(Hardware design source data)
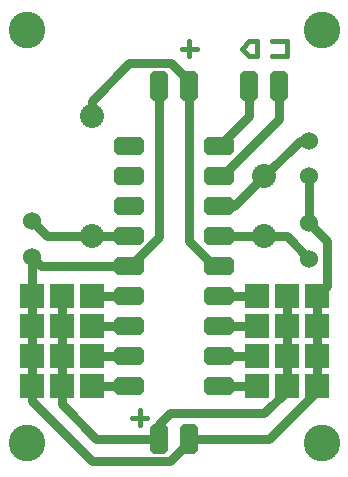
<source format=gbr>
G04 PROTEUS GERBER X2 FILE*
%TF.GenerationSoftware,Labcenter,Proteus,8.15-SP1-Build34318*%
%TF.CreationDate,2023-05-24T13:03:38+00:00*%
%TF.FileFunction,Copper,L1,Bot*%
%TF.FilePolarity,Positive*%
%TF.Part,Single*%
%TF.SameCoordinates,{c27d38b2-b7bb-4c40-b47e-9469ff27c1c2}*%
%FSLAX45Y45*%
%MOMM*%
G01*
%TA.AperFunction,Conductor*%
%ADD10C,0.762000*%
%TA.AperFunction,OtherPad,Unknown*%
%ADD11R,2.032000X2.032000*%
%AMDIL002*
4,1,8,
-1.270000,0.457200,-0.965200,0.762000,0.965200,0.762000,1.270000,0.457200,1.270000,-0.457200,
0.965200,-0.762000,-0.965200,-0.762000,-1.270000,-0.457200,-1.270000,0.457200,
0*%
%TA.AperFunction,ComponentPad*%
%ADD12DIL002*%
%TA.AperFunction,ComponentPad*%
%ADD13C,2.032000*%
%ADD14C,1.524000*%
%AMDIL005*
4,1,8,
-0.762000,0.965200,-0.457200,1.270000,0.457200,1.270000,0.762000,0.965200,0.762000,-0.965200,
0.457200,-1.270000,-0.457200,-1.270000,-0.762000,-0.965200,-0.762000,0.965200,
0*%
%ADD15DIL005*%
%TA.AperFunction,OtherPad,Unknown*%
%ADD16C,3.100000*%
%TA.AperFunction,NonConductor*%
%ADD17C,0.381000*%
%TD.AperFunction*%
D10*
X-698500Y-254000D02*
X-381000Y-254000D01*
X-698500Y-508000D02*
X-381000Y-508000D01*
X-698500Y-762000D02*
X-381000Y-762000D01*
X-698500Y-1016000D02*
X-381000Y-1016000D01*
X+381000Y-1016000D02*
X+698500Y-1016000D01*
X+698500Y-762000D02*
X+381000Y-762000D01*
X+381000Y-508000D02*
X+698500Y-508000D01*
X+698500Y-254000D02*
X+381000Y-254000D01*
X-381000Y+0D02*
X-372582Y+0D01*
X-127000Y+245582D01*
X-127000Y+1524000D01*
X+127000Y+1524000D02*
X+127000Y+211242D01*
X+338242Y+0D01*
X+381000Y+0D01*
X-1206500Y+381000D02*
X-1079500Y+254000D01*
X-698500Y+254000D01*
X-381000Y+254000D02*
X-698500Y+254000D01*
X+381000Y+1016000D02*
X+635000Y+1270000D01*
X+635000Y+1524000D01*
X+1206500Y-254000D02*
X+1206500Y-508000D01*
X+1206500Y-762000D01*
X+1206500Y-1016000D01*
X-1206500Y-762000D02*
X-1206500Y-508000D01*
X-1206500Y-1016000D02*
X-1206500Y-762000D01*
X+381000Y+762000D02*
X+401951Y+762000D01*
X+889000Y+1249049D01*
X+889000Y+1524000D01*
X+381000Y+254000D02*
X+762000Y+254000D01*
X+952500Y+254000D01*
X+1143000Y+63500D01*
X+1143000Y+363500D02*
X+1143000Y+762000D01*
X+1143000Y+363500D02*
X+1290952Y+215548D01*
X+1290952Y-169548D01*
X+1206500Y-254000D01*
X+381000Y+508000D02*
X+508000Y+508000D01*
X+762000Y+762000D01*
X+1062000Y+1062000D01*
X+1143000Y+1062000D01*
X-1206500Y+81000D02*
X-1125500Y+0D01*
X-381000Y+0D01*
X-698500Y+1270000D02*
X-698500Y+1397000D01*
X-379860Y+1715640D01*
X-24375Y+1715640D01*
X+127000Y+1564265D01*
X+127000Y+1524000D01*
X-1206500Y-508000D02*
X-1206500Y-254000D01*
X-1206500Y+81000D01*
X+952500Y-254000D02*
X+952500Y-508000D01*
X+952500Y-762000D01*
X+952500Y-914400D01*
X+952500Y-1016000D01*
X-952500Y-1016000D02*
X-952500Y-762000D01*
X-952500Y-508000D01*
X-952500Y-254000D01*
X-127000Y-1460500D02*
X-127000Y-1336527D01*
X-35073Y-1244600D01*
X+763911Y-1244600D01*
X+952500Y-1056011D01*
X+952500Y-1016000D01*
X-952500Y-1016000D02*
X-952500Y-1168400D01*
X-660400Y-1460500D01*
X-127000Y-1460500D01*
X-1206500Y-1016000D02*
X-1206500Y-1143000D01*
X-698030Y-1651470D01*
X-33729Y-1651470D01*
X+127000Y-1490741D01*
X+127000Y-1460500D01*
X+800938Y-1460500D01*
X+1206500Y-1054938D01*
X+1206500Y-1016000D01*
D11*
X-698500Y-254000D03*
X-698500Y-508000D03*
X-698500Y-762000D03*
X-698500Y-1016000D03*
X+698500Y-1016000D03*
X+698500Y-762000D03*
X+698500Y-508000D03*
X+698500Y-254000D03*
X+1206500Y-254000D03*
D12*
X-381000Y+1016000D03*
X-381000Y+762000D03*
X-381000Y+508000D03*
X-381000Y+254000D03*
X-381000Y+0D03*
X-381000Y-254000D03*
X-381000Y-508000D03*
X-381000Y-762000D03*
X-381000Y-1016000D03*
X+381000Y-1016000D03*
X+381000Y-762000D03*
X+381000Y-508000D03*
X+381000Y-254000D03*
X+381000Y+0D03*
X+381000Y+254000D03*
X+381000Y+508000D03*
X+381000Y+762000D03*
X+381000Y+1016000D03*
D13*
X+762000Y+762000D03*
X+762000Y+254000D03*
D14*
X+1143000Y+1062000D03*
X+1143000Y+762000D03*
X+1143000Y+63500D03*
X+1143000Y+363500D03*
X-1206500Y+381000D03*
X-1206500Y+81000D03*
D13*
X-698500Y+254000D03*
X-698500Y+1270000D03*
D15*
X+127000Y+1524000D03*
X-127000Y+1524000D03*
X+889000Y+1524000D03*
X+635000Y+1524000D03*
D11*
X+1206500Y-508000D03*
X+1206500Y-762000D03*
X+952500Y-1016000D03*
X+1206500Y-1016000D03*
X-1206500Y-254000D03*
X-1206500Y-508000D03*
X-1206500Y-762000D03*
X-1206500Y-1016000D03*
D16*
X-1250000Y-1500000D03*
X+1250000Y-1500000D03*
X-1250000Y+2000000D03*
X+1250000Y+2000000D03*
D11*
X+952500Y-762000D03*
X+952500Y-508000D03*
X+952500Y-254000D03*
X-952500Y-1016000D03*
X-952500Y-762000D03*
X-952500Y-508000D03*
X-952500Y-254000D03*
D15*
X-127000Y-1460500D03*
X+127000Y-1460500D03*
D17*
X+127000Y+1905000D02*
X+127000Y+1778000D01*
X+63500Y+1841500D02*
X+190500Y+1841500D01*
X+952500Y+1905000D02*
X+825500Y+1905000D01*
X+952500Y+1905000D02*
X+952500Y+1778000D01*
X+825500Y+1778000D02*
X+952500Y+1778000D01*
X+635000Y+1905000D02*
X+571500Y+1841500D01*
X+635000Y+1778000D01*
X+698500Y+1778000D01*
X+698500Y+1905000D01*
X+635000Y+1905000D01*
X-292100Y-1219200D02*
X-292100Y-1346200D01*
X-355600Y-1282700D02*
X-228600Y-1282700D01*
M02*

</source>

Goal of the exercise — Check each line of the data for "AperFunction". Copy the lines where it turns up.

Answer for this exercise —
%TA.AperFunction,Conductor*%
%TA.AperFunction,OtherPad,Unknown*%
%TA.AperFunction,ComponentPad*%
%TA.AperFunction,ComponentPad*%
%TA.AperFunction,OtherPad,Unknown*%
%TA.AperFunction,NonConductor*%
%TD.AperFunction*%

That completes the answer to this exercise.